Excerpts from a dataset |
════════════════

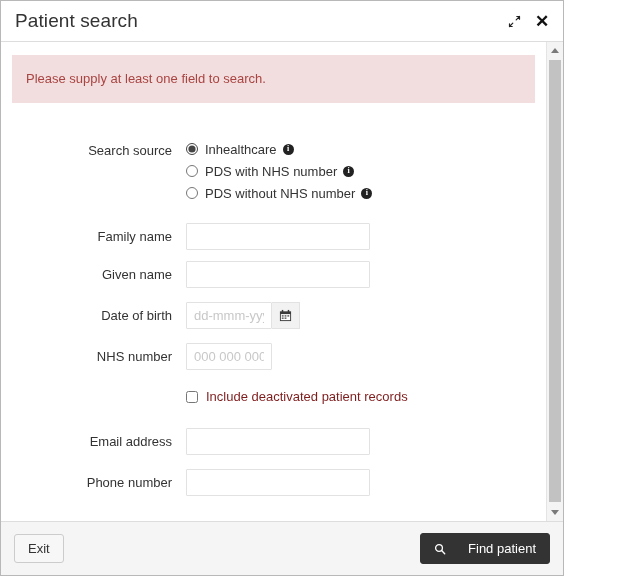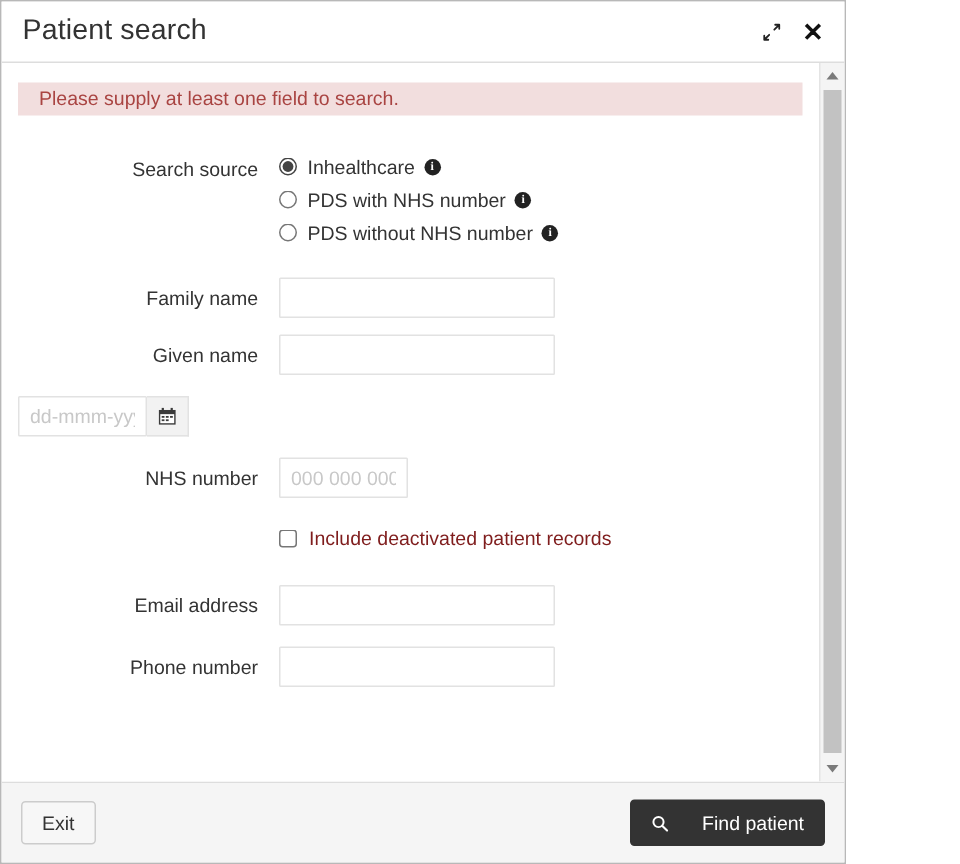--- a/index.html
+++ b/index.html
@@ -60,23 +60,23 @@
   }
   .content {
     position: absolute;
     left: 0; top: 0; right: 17px; bottom: 0;
     padding: 13px 11px 0 11px;
   }
   .alert {
     background: #f2dede;
     color: #a94442;
     font-size: 13px;
-    padding: 3px 14px;
+    padding: 16px 14px;
     line-height: 1.2;
-    margin-bottom: 22px;
+    margin-bottom: 34px;
   }
   .form { padding: 0 0 0 0; }
   .row {
     display: flex;
     align-items: flex-start;
     margin-bottom: 11px;
   }
   .row-label {
     width: 174px;
     flex: 0 0 174px;
@@ -290,20 +290,21 @@
         </div>
 
         <div class="row" style="margin-bottom:14px;">
           <div class="row-label">Given name</div>
           <div class="row-field">
             <input type="text" class="txt-input" placeholder="" style="">
           </div>
         </div>
 
         <div class="row" style="margin-bottom:14px;">
+          <div class="row-label">Date of birth</div>
           <div class="row-field">
             <div class="date-group">
               <input type="text" class="txt-input narrow" placeholder="dd-mmm-yyyy" style="">
               <button class="date-btn">
                 <svg width="13" height="13" viewBox="0 0 14 14" aria-hidden="true">
                   <rect x="1" y="2.5" width="12" height="10.5" fill="#3b3b3b"></rect>
                   <rect x="2" y="5.5" width="10" height="6.5" fill="#ffffff"></rect>
                   <rect x="3" y="1" width="1.6" height="2.6" fill="#3b3b3b"></rect>
                   <rect x="9.4" y="1" width="1.6" height="2.6" fill="#3b3b3b"></rect>
                   <rect x="3" y="6.8" width="2" height="1.3" fill="#3b3b3b"></rect>

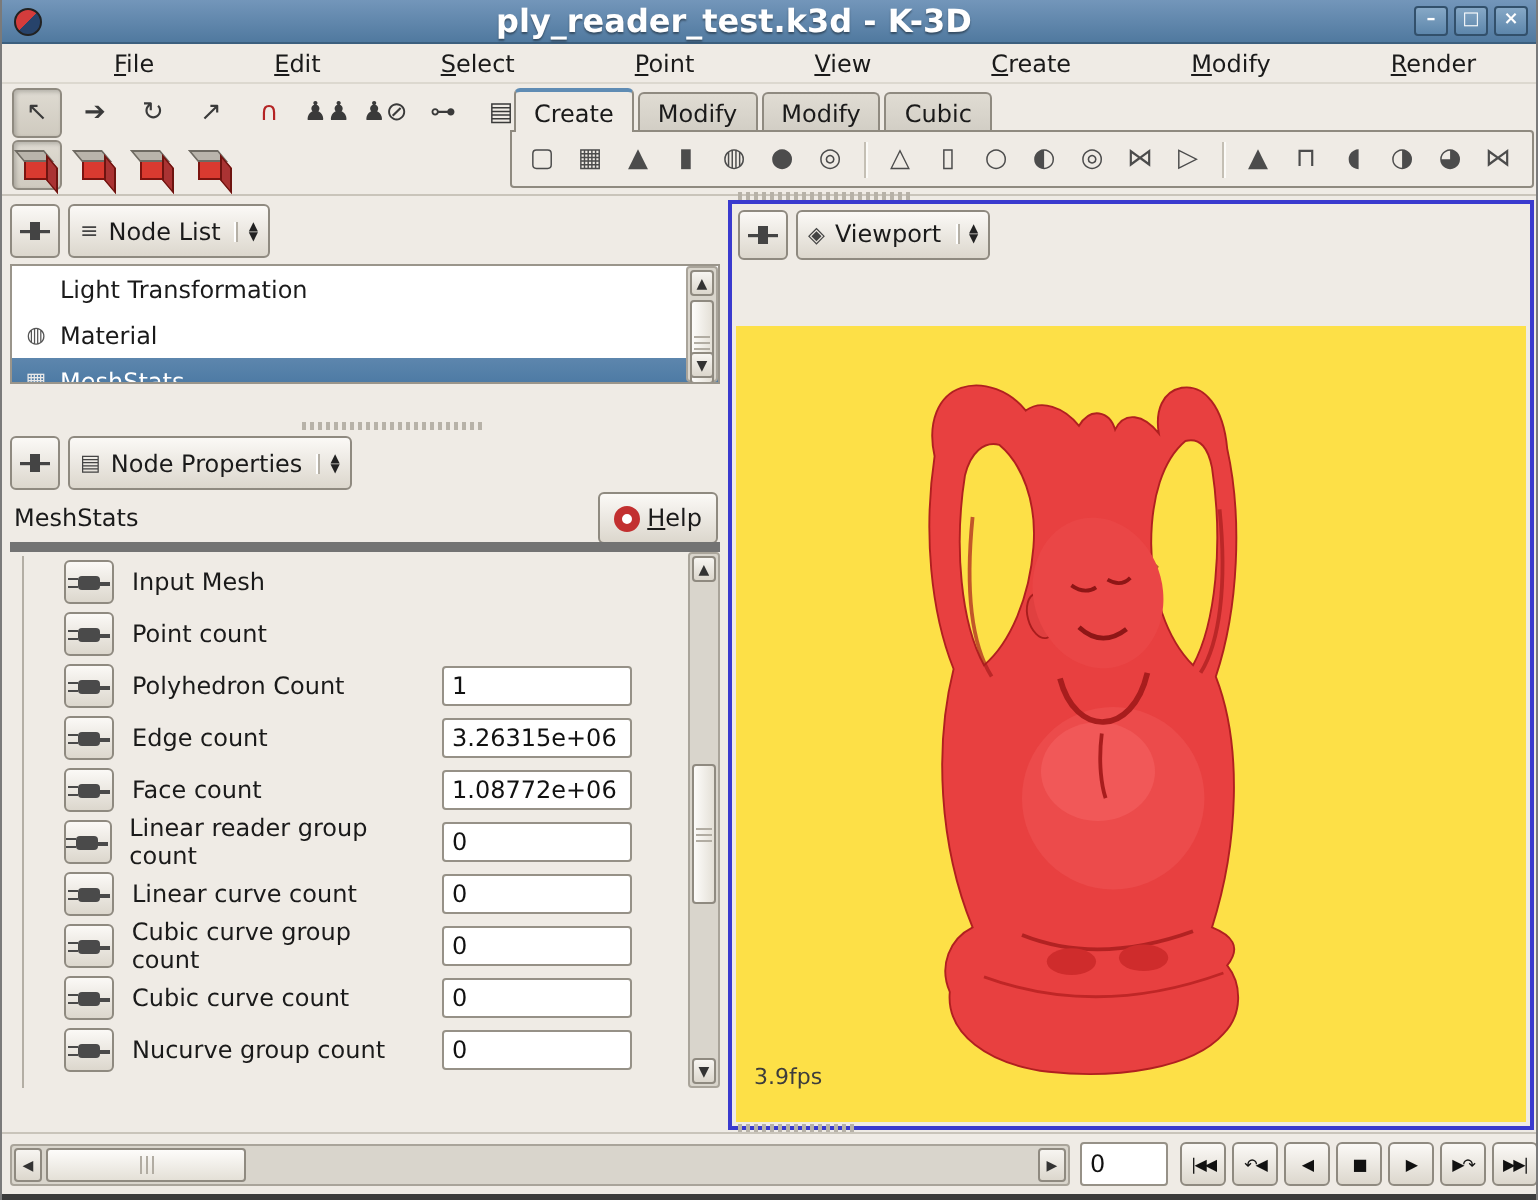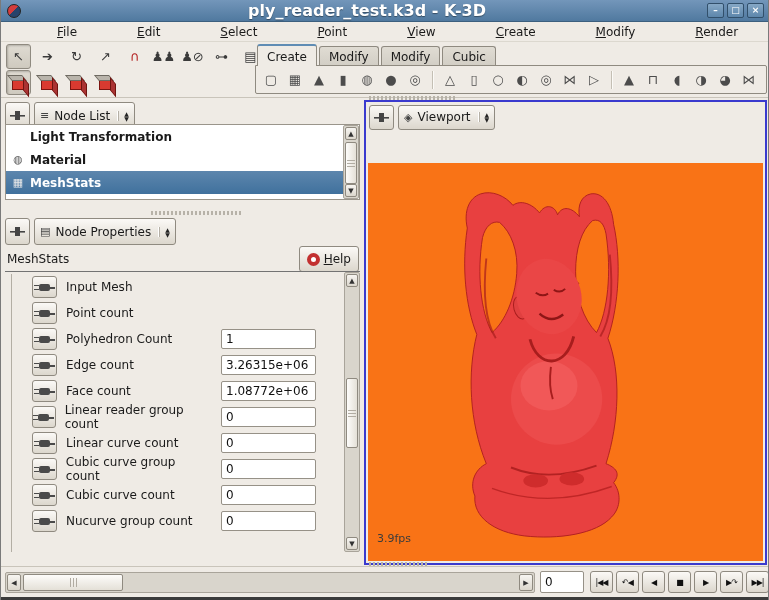--- a/index.html
+++ b/index.html
@@ -82,35 +82,35 @@
   .listbox { position:absolute; left:4px; right:3px; background:#fff; border:1px solid #9a958b; overflow:hidden; }
   .nl-row { height:23px; display:flex; align-items:center; padding-left:4px; gap:4px; }
   .nl-row .nl-icon { width:16px; text-align:center; font-size:11px; color:#555; }
   .nl-row.selected { background:linear-gradient(#5d86ad,#40719d); color:#fff; }
   .nl-row.selected .nl-icon { color:#e8e8e8; }
   .np-title-row { position:absolute; left:6px; right:4px; height:28px; display:flex; align-items:center; }
   .help-btn { margin-left:auto; height:26px; padding:0 7px; gap:4px; }
   .help-ring { width:13px; height:13px; border-radius:50%; background:#fff; border:4px solid #c23030; }
   .help-label { display:inline-block; }
   .help-label::first-letter { text-decoration:underline; }
-  .props { position:absolute; left:4px; right:3px; bottom:14px; border-top:1px solid #737373; overflow:hidden; }
+  .props { position:absolute; left:4px; right:3px; bottom:22px; border-top:5px solid #737373; overflow:hidden; }
   .props-inner { position:absolute; left:6px; top:2px; right:18px; bottom:0;
     border-left:1px solid #b3aea4; padding-left:20px; }
   .prop-row { height:26px; display:flex; align-items:center; gap:9px; }
   .plug-btn { width:25px; height:22px; }
   .plug { position:relative; width:11px; height:7px; background:#4a4a4a; border-radius:2px; }
   .plug::before { content:""; position:absolute; left:-5px; top:1px; width:5px; height:1px;
     background:#4a4a4a; box-shadow:0 4px 0 #4a4a4a; }
   .plug::after { content:""; position:absolute; right:-5px; top:3px; width:5px; height:2px; background:#4a4a4a; }
   .prop-row .entry { width:95px; margin-left:auto; margin-right:26px; }
   
   .viewport { position:absolute; left:363px; top:100px; width:403px; height:465px;
     border:2px solid #3a3ace; background:#efebe5; }
   .vp-header { display:flex; gap:4px; height:28px; padding:2px 2px 0 3px; align-items:center; }
-  .vp-canvas { position:absolute; left:2px; right:2px; top:30px; bottom:2px; background:#f97316; overflow:hidden;margin-top:31px; }
+  .vp-canvas { position:absolute; left:2px; right:2px; top:30px; bottom:2px; background:#fde047; overflow:hidden;margin-top:31px; }
   .fps { position:absolute; left:9px; bottom:16px; color:#3c3c3c; font-size:11px; }
   .buddha { position:absolute; left:86px; top:16px; }
   
   .bottombar { position:absolute; left:0; top:566px; width:100%; height:31px; background:#efebe5;
     border-top:1px solid #c9c4ba; }
   .hscroll { position:absolute; left:4px; top:5px; width:530px; height:21px;
     background:#d9d5cc; border:1px solid #a9a49a; border-radius:2px; }
   .hs-arrow { position:absolute; top:1px; bottom:1px; width:14px; font-size:7px; color:#333;
     display:flex; align-items:center; justify-content:center;
     background:linear-gradient(#f7f5f1,#dcd7cd); border:1px solid #8f8a80; border-radius:2px; }
@@ -259,21 +259,21 @@
     </span>
     <span class="selector">
       <span class="sel-icon">≡</span>
       <span>Node List</span>
       <span class="spin">
           <span>▲</span>
           <span>▼</span>
         </span>
     </span>
   </div>
-  <div class="listbox" style="top:26px; height:76px;font-weight:bold;">
+  <div class="listbox" style="top:34px; height:60px;">
     <div>
 
     <div class="nl-row">
         <span class="nl-icon"></span>
         <span>Light Transformation</span>
       </div>
         <div class="nl-row">
         <span class="nl-icon">◍</span>
         <span>Material</span>
       </div>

════════════════

INSTRUCTION |
What is the number of lines above that contain "help"? Reply with that number only.

SOLUTION |
4